On the other hand, it may be caused by the toxic effects of additives in plastic products. Although the ultimate goal of biodegradable microplastics is to mineralize plastic products into carbon dioxide and water, commercially produced PLA and PHA plastic products typically contain additives (such as plasticizers, nucleating agents, masterbatch, and antioxidants) that gradually release into the surrounding environment as the plastic degrades. Biodegradable microplastics can affect the physiological and biochemical processes of organisms, causing growth inhibition, oxidative stress, and inducing cell damage [82]. In this study (Appendix C), the path analysis model showed that the remaining path coefficients were all less than 0.25, and the model validation passed. This indicates that there is a close cascade coupling effect between oxidative stress indicators in earthworms and soil total carbon content after the occurrence of microplastic stress. Further research found (Figure 5C) that the highest cumulative pathway effect coefficient of the PLA stress group was 1.328, while the PHA stress group could reach 1.648. Both were much higher than the PP and PS stress groups (the former was 0.904; the latter was 0.971). This also confirms that biodegradable microplastics are not friendly to soil ecosystems. In the future, it is necessary to further evaluate their ecological toxicity and focus on studying the aging, degradation, release of intermediate products and additives of biodegradable microplastics in soil.

4. Conclusions

This study is the first to integrate the oxidative stress effect of microplastics on Eisenia fetida with the competition between the degradation of biodegradable microplastics and earthworm-mediated organic mineralization for substrates, and construct a joint pathway analysis model of biological physiological responses and soil ecological functions. This model realizes the cross-scale correlation between individual physiological toxicity and ecosystem function, providing a new framework for quantifying the comprehensive harm of microplastics and filling the gap in the physiological–ecological linkage in the ecological safety assessment of degradable plastics.
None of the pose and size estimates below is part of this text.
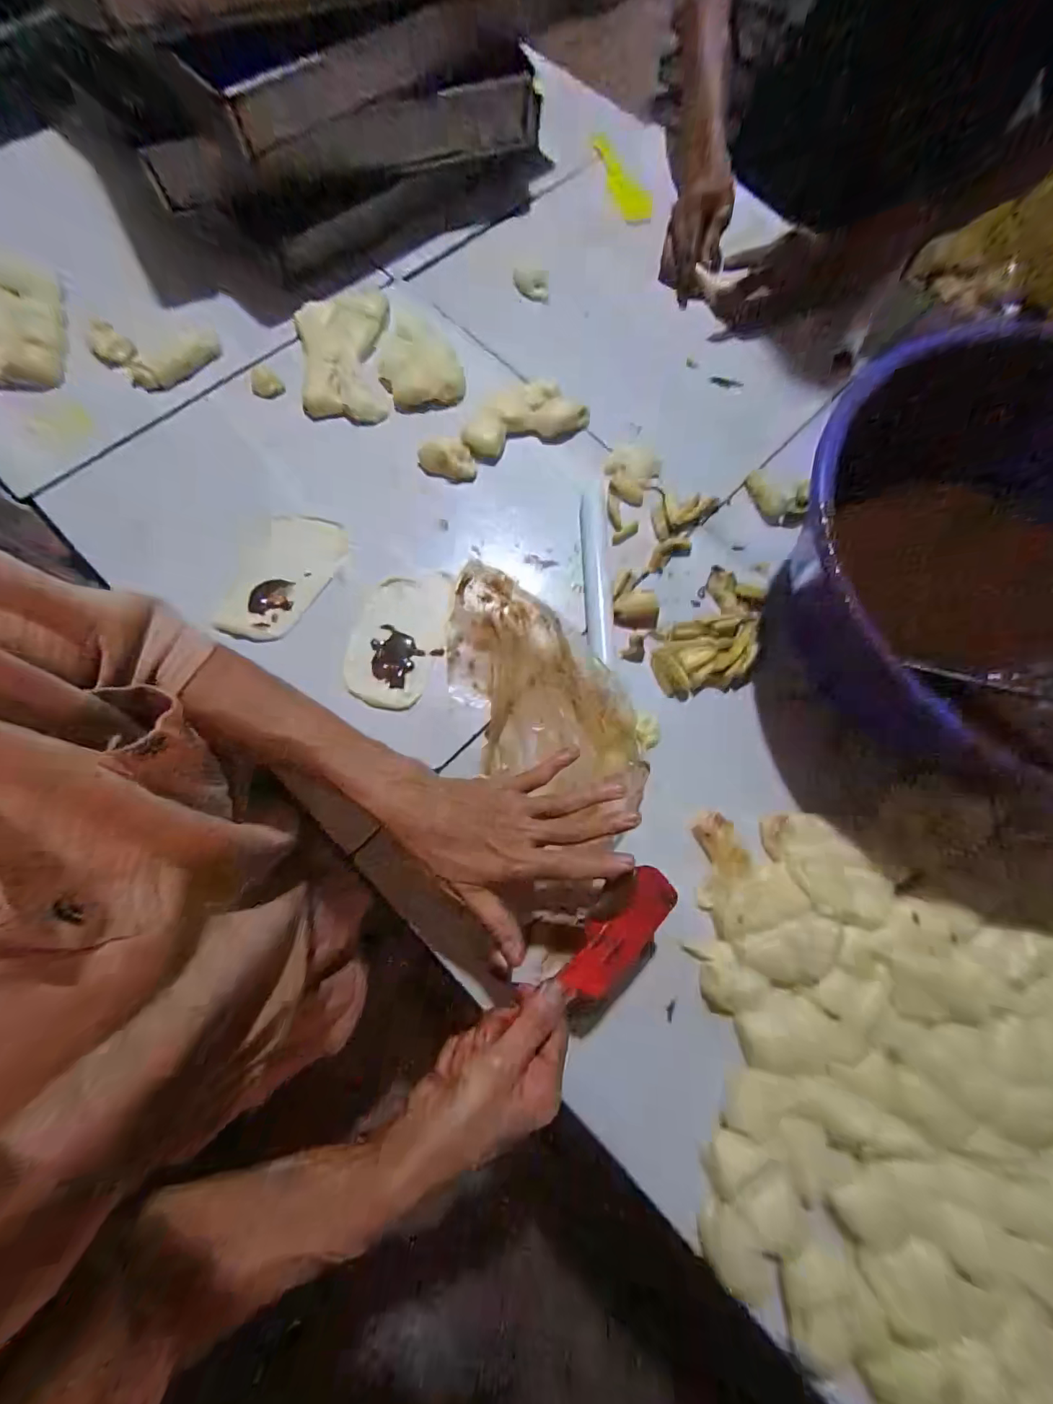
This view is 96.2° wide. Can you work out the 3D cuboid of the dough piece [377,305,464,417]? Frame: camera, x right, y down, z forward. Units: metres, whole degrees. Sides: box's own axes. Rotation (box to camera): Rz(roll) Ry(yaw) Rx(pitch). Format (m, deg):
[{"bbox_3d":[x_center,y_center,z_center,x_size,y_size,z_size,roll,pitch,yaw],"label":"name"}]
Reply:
[{"bbox_3d":[-0.123,-0.396,0.544,0.096,0.043,0.084,-10,74,-4],"label":"dough piece"}]

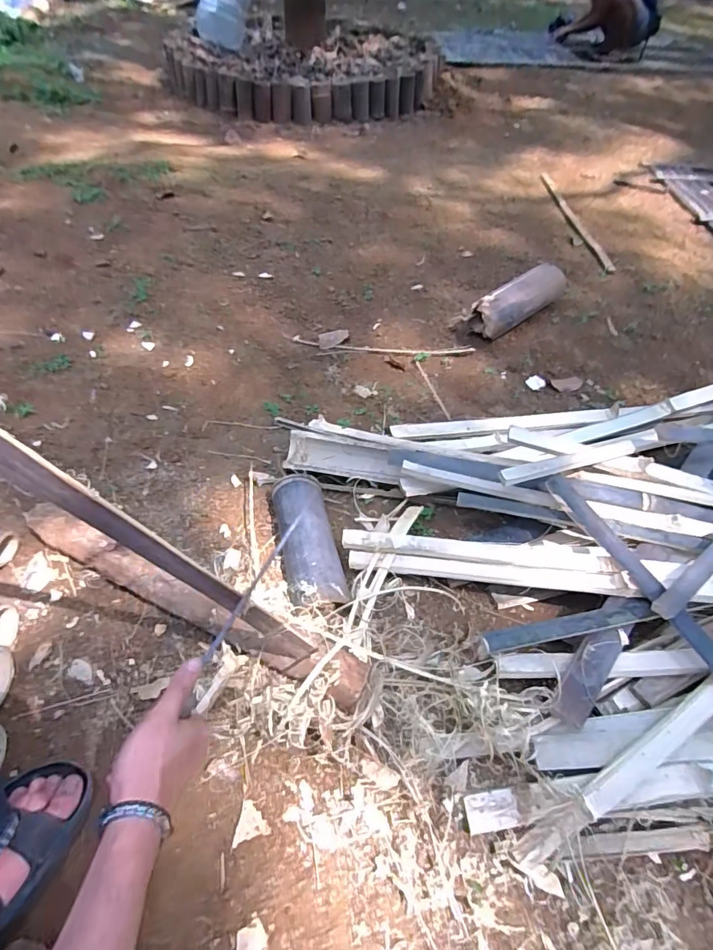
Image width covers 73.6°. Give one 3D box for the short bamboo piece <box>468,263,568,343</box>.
[{"bbox_3d":[0.423,-0.450,1.275,0.283,0.113,0.096,-28,58,-22],"label":"short bamboo piece"}]

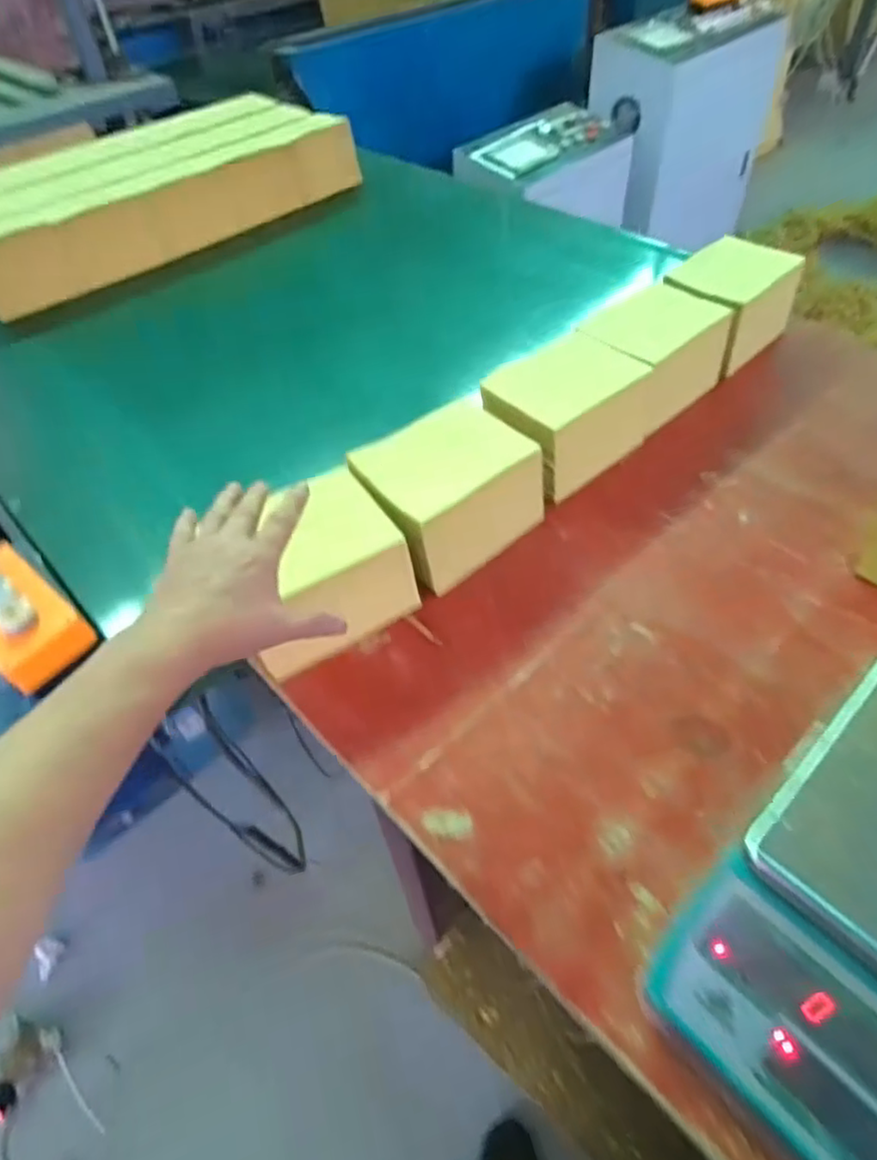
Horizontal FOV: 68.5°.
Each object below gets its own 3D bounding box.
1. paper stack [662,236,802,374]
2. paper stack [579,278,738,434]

The stage pattern of oxidative stress markers, SOD, POD, and CAT, are warning markers in the early stage (day 7); POD, GST, and GPX dominate free radical scavenging and cell repair in the middle stage; and SOD activates the immune–detoxification–neural synergistic mechanism to cope with long-term stress in later stages, providing a basis for temporal dynamic assessment. The toxicity mechanism of different microplastic types, PLA, PHA, PP, and PS, all cause significant damage to the antioxidant defense system and cell membrane integrity of earthworms, but PLA relies on POD to clear peroxides and PP relies on GST for detoxification. PLA- and PS-induced nerve damage occurs in the early stages of exposure, while the neurotoxic effects of PHA manifest in later stages of stress. This thus provides key evidence revealing the long-term risks of biodegradable plastics. Risk confirmation of biodegradable microplastics: although PLA and PHA are biodegradable, they inhibit earthworm-mediated organic mineralization through substrate competition and cause oxidative stress and nerve damage, confirming that they are not environmentally friendly, especially in soil ecosystems.

In summary, these findings provide new insights into the different toxicity mechanisms of traditional and biodegradable microplastics, and provide a scientific basis to evaluate the ecological risks of microplastic pollution in soil and whether biodegradable plastics are truly environmentally friendly.